== WORK REQUIRED ==
Show every line from the data below that includes "shadow".

━━━━━━━━━━━━━━━━━━━━

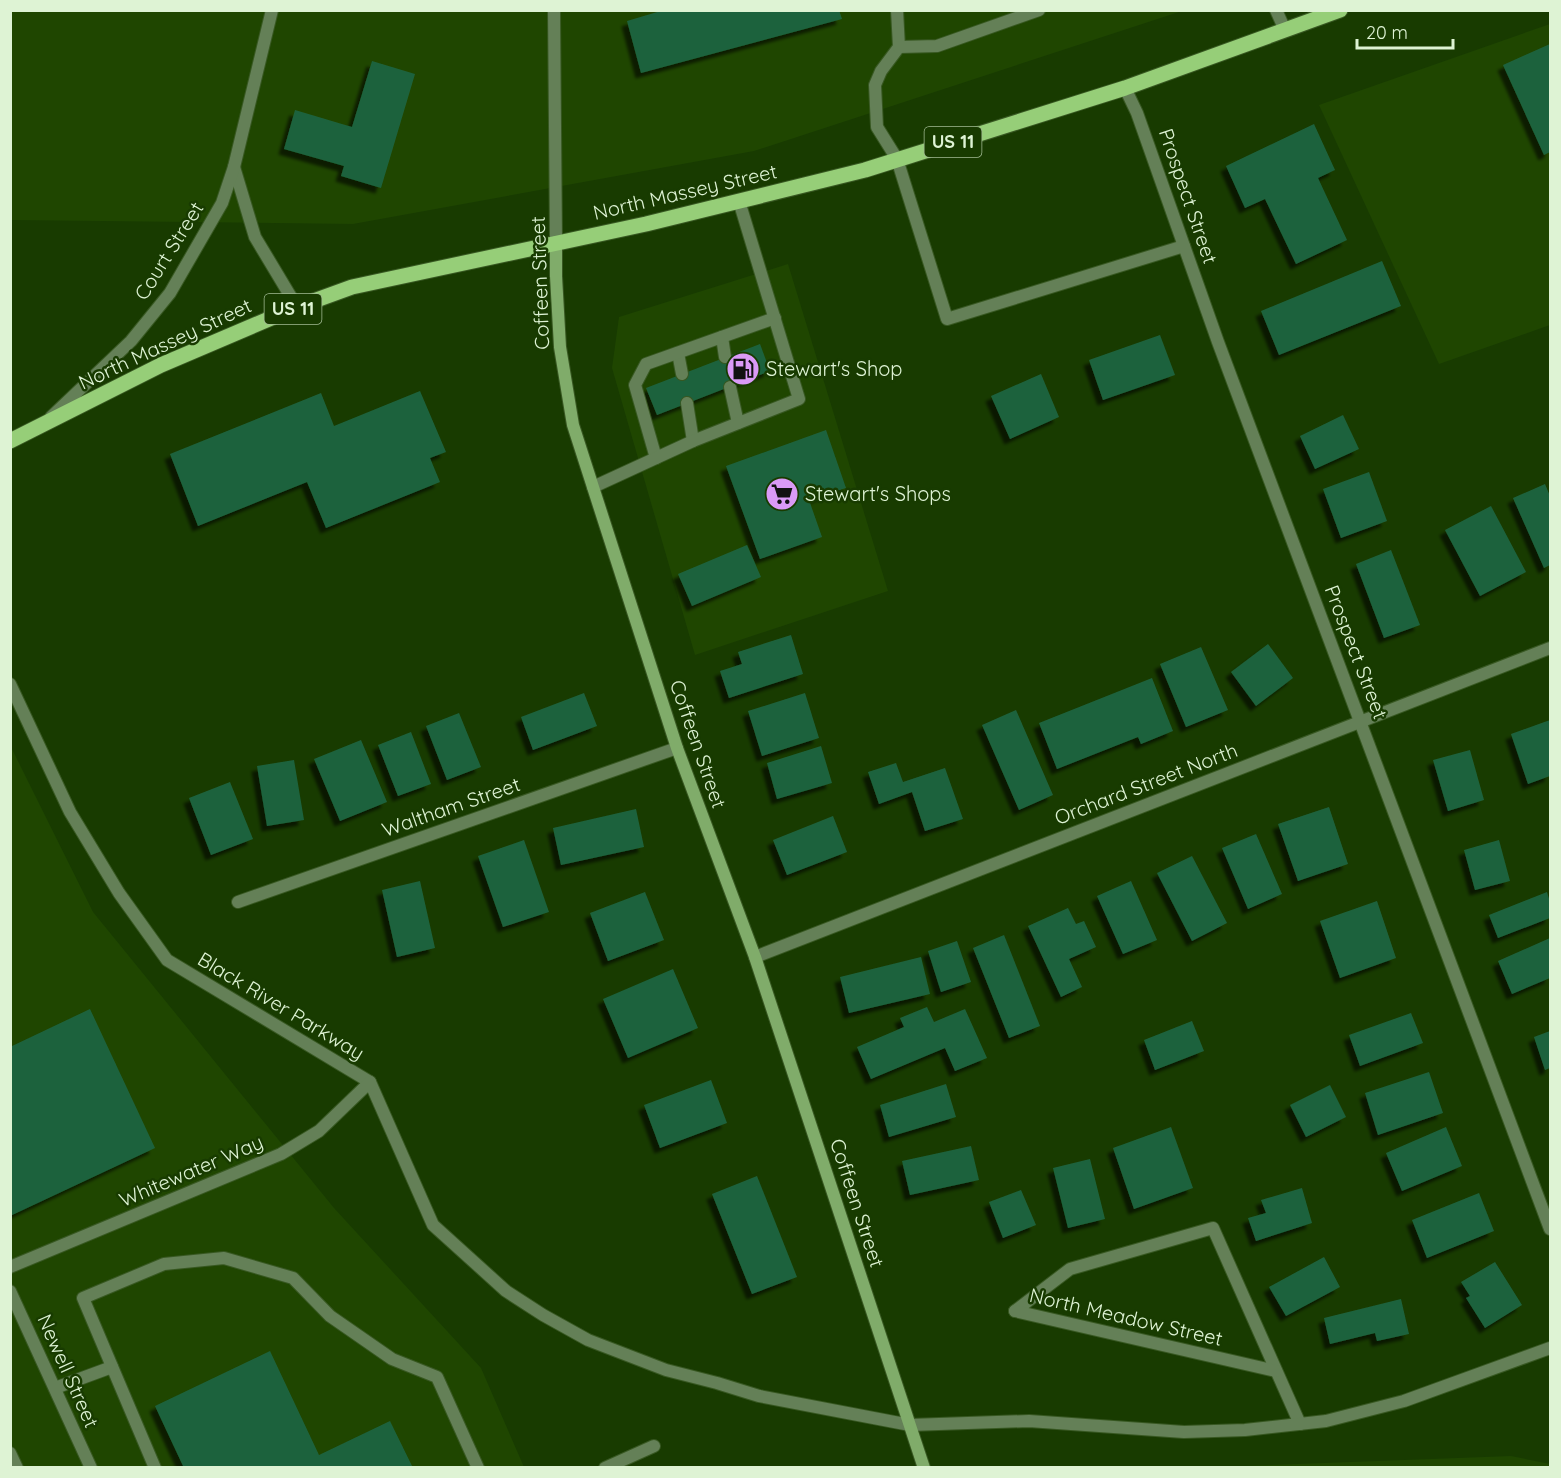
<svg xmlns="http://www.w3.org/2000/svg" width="1561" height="1478" viewBox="0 0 1561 1478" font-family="Quicksand,sans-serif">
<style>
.built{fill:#1f4600}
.building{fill:#1e623d;filter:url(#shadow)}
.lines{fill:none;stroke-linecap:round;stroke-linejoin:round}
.service-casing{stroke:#385822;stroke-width:14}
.minor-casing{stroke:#385822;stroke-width:14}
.secondary-casing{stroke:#385822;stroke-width:14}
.primary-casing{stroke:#385822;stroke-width:17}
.service{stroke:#648057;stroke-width:12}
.minor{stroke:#648057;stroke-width:12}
.secondary{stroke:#80ac6a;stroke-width:12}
.primary{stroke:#96ce78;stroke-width:15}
.labels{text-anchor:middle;stroke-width:5;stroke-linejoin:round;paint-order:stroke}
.shield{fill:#183b00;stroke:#a3bc94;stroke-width:1.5}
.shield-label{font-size:18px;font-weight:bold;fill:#def3d4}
.street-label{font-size:20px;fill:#def3d4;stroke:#183b00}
.poi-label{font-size:20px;fill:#def3d4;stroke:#183b00;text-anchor:start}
</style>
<defs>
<filter id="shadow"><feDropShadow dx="-5.5" dy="5.5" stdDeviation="1.5" flood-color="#0009"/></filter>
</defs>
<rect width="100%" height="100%" fill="#183b00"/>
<!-- built -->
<g class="built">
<path d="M11 11H1182L754 151 353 224 11 220Z"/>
<path d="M1550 24V325L1439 364 1319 105Z"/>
<path d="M788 264 888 591 695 655 612 368 619 317Z"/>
<path d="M10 745 93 912 334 1208 481 1368 524 1467H11Z"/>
<path d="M1511 1456 1550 1464V1467H1216Z"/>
</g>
<!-- building -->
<g class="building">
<path d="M664 10H839L842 19 641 73 627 21Z"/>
<path d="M1550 44V152L1544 155 1503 65Z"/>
<path d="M372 61 415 74 381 188 341 176 344 166 284 149 295 110 352 127Z"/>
<path d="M1314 124 1335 170 1318 178 1347 240 1296 264 1265 199 1245 208 1226 166Z"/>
<path d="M1382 261 1401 306 1279 355 1261 311Z"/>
<path d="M1160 335 1175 375 1103 400 1089 360Z"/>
<path d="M760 344 770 371 657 415 646 388Z"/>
<path d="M1041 374 1059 417 1010 439 991 396Z"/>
<path d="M420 391 446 452 430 458 440 482 326 528 307 482 198 526 170 454 321 393 334 426Z"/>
<path d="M1343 415 1359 449 1315 469 1300 436Z"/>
<path d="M826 430 846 488 809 500 822 537 760 559 726 466Z"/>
<path d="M1369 472 1387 521 1341 538 1323 489Z"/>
<path d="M1545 484 1550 496V565L1544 568 1513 498Z"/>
<path d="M1491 506 1526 572 1480 596 1445 530Z"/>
<path d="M747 545 761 577 692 606 678 574Z"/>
<path d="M1391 550 1420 625 1384 638 1356 564Z"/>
<path d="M791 635 803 674 729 698 720 671 742 664 738 652Z"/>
<path d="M1268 644 1293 678 1256 706 1231 672Z"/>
<path d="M1201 647 1228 710 1186 727 1160 664Z"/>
<path d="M1152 678 1173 731 1141 744 1138 737 1057 769 1039 723Z"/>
<path d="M584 693 597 726 533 750 521 717Z"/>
<path d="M805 693 819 738 762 756 748 711Z"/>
<path d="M1016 710 1053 795 1019 810 982 725Z"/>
<path d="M459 713 481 767 447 780 426 726Z"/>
<path d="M1550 720V776L1528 784 1511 734Z"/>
<path d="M411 732 431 784 398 796 378 745Z"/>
<path d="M361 740 387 802 340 821 314 759Z"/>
<path d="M821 746 832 783 777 799 767 763Z"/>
<path d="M1470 750 1484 800 1448 811 1433 760Z"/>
<path d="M294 760 304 820 267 826 257 766Z"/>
<path d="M896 763 903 782 945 768 963 819 925 831 912 792 879 804 868 772Z"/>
<path d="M230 782 253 839 211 855 189 798Z"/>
<path d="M1329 807 1348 864 1298 881 1278 824Z"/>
<path d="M636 809 644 847 561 865 553 828Z"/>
<path d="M833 816 847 852 787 875 773 840Z"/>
<path d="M1256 834 1282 894 1248 909 1222 848Z"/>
<path d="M524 840 549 912 503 927 478 856Z"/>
<path d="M1499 840 1510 881 1475 890 1464 850Z"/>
<path d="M1192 856 1227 923 1192 941 1157 873Z"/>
<path d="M420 881 435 948 397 957 382 890Z"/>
<path d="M1131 881 1157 940 1123 954 1097 896Z"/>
<path d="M645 892 664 940 608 961 590 913Z"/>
<path d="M1547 892 1550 902V918L1498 938 1489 915Z"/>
<path d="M1377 901 1396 958 1340 978 1320 921Z"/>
<path d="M1068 908 1076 924 1084 921 1096 947 1069 959 1082 987 1061 997 1028 926Z"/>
<path d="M1004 935 1040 1026 1009 1038 973 948Z"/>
<path d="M1550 938V978L1512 994 1498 961Z"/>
<path d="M957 941 971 982 941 992 928 951Z"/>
<path d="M921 957 930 994 849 1013 840 977Z"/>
<path d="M673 969 698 1028 628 1058 603 999Z"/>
<path d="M927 1007 934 1022 965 1009 987 1058 955 1071 945 1048 871 1079 857 1047 904 1027 900 1018Z"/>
<path d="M90 1009 155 1148 10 1216V1047Z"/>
<path d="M1411 1013 1423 1043 1360 1066 1349 1035Z"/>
<path d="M1192 1021 1204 1051 1155 1070 1144 1040Z"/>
<path d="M1550 1031V1068L1545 1070 1534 1037Z"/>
<path d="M1429 1072 1443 1113 1378 1135 1365 1093Z"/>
<path d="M711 1080 727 1123 660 1148 644 1105Z"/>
<path d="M946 1084 956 1117 889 1137 880 1105Z"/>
<path d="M1330 1085 1346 1117 1306 1137 1290 1105Z"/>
<path d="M1171 1127 1193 1188 1134 1209 1113 1148Z"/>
<path d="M1446 1127 1462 1166 1402 1191 1386 1153Z"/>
<path d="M971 1146 979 1180 910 1195 902 1161Z"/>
<path d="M1090 1159 1105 1219 1068 1228 1053 1168Z"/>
<path d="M757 1176 797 1277 752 1294 712 1194Z"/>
<path d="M1302 1188 1312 1223 1256 1241 1248 1218 1266 1213 1261 1200Z"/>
<path d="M1021 1190 1036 1225 1003 1238 989 1202Z"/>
<path d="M1479 1193 1494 1231 1427 1258 1412 1220Z"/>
<path d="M1324 1257 1340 1287 1286 1316 1269 1287Z"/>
<path d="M1495 1262 1522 1305 1485 1328 1466 1298 1470 1296 1461 1282Z"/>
<path d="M1401 1299 1409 1334 1377 1341 1375 1333 1330 1344 1324 1318Z"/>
<path d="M270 1351 319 1455 390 1421 413 1468H184L155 1406Z"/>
</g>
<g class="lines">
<!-- service casing -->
<g class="service-casing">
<g id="service">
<path d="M897 10 899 47 881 71 875 85 877 127 897 159 947 319 1184 246"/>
<path d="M1276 10 1285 30"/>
<path d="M899 47 937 46 1039 10"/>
<path d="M722 337 725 357"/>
<path d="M678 353 682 374"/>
<path d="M730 387 738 423"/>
<path d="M687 403 693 441"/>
<path d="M656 458 635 385 646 364 775 318"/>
<path d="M593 487 693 441 799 399 739 201"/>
<path d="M1015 1311 1070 1269 1213 1228 1300 1424"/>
<path d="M1015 1311 1276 1371"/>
<path d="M55 1388 112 1367"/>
<path d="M10 1453 17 1468"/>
<path d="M155 1468 83 1298 164 1264 224 1258 293 1278 330 1316 392 1359 437 1377 478 1468"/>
</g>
</g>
<!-- minor casing -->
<g class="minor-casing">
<g id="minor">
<path d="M554 10 556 242"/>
<path d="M1125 88 1137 113 1218 342 1550 1229"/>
<path d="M234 167 255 237 297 307"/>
<path d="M51 417 131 341 170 293 222 203 234 167 272 10"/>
<path d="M10 684 70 812 119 893 167 960 370 1082 433 1225 506 1291 543 1315 588 1340 666 1370 717 1383 759 1396 910 1425 1029 1421 1184 1432 1245 1430 1326 1421 1404 1401 1550 1348"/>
<path d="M238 902 677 748"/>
<path d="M755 957 1550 648"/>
<path d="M10 1267 281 1154 319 1131 370 1082"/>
<path d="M10 1291 91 1468"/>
<path d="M605 1468 654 1446"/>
</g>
</g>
<!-- secondary casing -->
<g class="secondary-casing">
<path id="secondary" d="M556 242V276L560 347 573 425 677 748 755 957 924 1468"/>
</g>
<!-- primary casing -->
<g class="primary-casing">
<path id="primary" d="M10 441 161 365 297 307 352 287 646 224 865 170 1125 88 1340 10"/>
</g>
<!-- service -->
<use href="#service" class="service"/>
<!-- minor -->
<use href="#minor" class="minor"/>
<!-- secondary -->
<use href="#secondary" class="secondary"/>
<!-- primary -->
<use href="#primary" class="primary"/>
</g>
<!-- icons -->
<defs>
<g id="fuel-disc" transform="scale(1.725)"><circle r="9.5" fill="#da9af6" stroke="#183b00"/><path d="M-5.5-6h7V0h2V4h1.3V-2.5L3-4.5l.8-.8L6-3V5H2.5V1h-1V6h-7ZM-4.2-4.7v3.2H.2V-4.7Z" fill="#111"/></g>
<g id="supermarket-disc" transform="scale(1.725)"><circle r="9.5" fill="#da9af6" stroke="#183b00"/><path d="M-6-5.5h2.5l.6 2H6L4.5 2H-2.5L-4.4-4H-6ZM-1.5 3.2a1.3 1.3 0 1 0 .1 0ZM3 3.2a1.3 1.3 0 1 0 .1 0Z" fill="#111"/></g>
</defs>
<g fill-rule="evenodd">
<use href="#fuel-disc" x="743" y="369"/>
<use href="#supermarket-disc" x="782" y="494"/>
</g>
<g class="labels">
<!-- shield labels -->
<g class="shield">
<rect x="924.5" y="127" width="57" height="30" rx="4.5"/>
<rect x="264.5" y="294" width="57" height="30" rx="4.5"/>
</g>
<g class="shield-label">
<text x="953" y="148">US 11</text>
<text x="293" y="315">US 11</text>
</g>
<!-- street labels -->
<g class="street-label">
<text transform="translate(685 192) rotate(-13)" y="7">North Massey Street</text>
<text transform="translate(1188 196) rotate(71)" y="7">Prospect Street</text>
<text transform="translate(169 251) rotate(-58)" y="7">Court Street</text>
<text transform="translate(540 283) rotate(-92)" y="7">Coffeen Street</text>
<text transform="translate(165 344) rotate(-25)" y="7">North Massey Street</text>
<text transform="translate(1356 652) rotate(69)" y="7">Prospect Street</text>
<text transform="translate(698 744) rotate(71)" y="7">Coffeen Street</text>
<text transform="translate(1146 784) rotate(-21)" y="7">Orchard Street North</text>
<text transform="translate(451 807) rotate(-19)" y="7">Waltham Street</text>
<text transform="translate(281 1006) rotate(31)" y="7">Black River Parkway</text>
<text transform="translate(191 1171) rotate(-23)" y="7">Whitewater Way</text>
<text transform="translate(857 1203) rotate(72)" y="7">Coffeen Street</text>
<text transform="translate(1126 1317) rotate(13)" y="7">North Meadow Street</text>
<text transform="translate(68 1371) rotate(66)" y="7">Newell Street</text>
</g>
<!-- poi labels -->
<g class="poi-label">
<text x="766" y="376">Stewart's Shop</text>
<text x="805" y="501">Stewart's Shops</text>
</g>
</g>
<!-- border -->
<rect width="1561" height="1478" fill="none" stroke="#def3d4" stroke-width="24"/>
<!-- scale -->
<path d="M1357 39v9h96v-9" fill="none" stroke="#def3d4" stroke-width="3"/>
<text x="1366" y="39" font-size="18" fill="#def3d4" stroke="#183b00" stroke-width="4.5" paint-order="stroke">20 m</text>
</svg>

━━━━━━━━━━━━━━━━━━━━

== WRITTEN REPLY ==
.building{fill:#1e623d;filter:url(#shadow)}
<filter id="shadow"><feDropShadow dx="-5.5" dy="5.5" stdDeviation="1.5" flood-color="#0009"/></filter>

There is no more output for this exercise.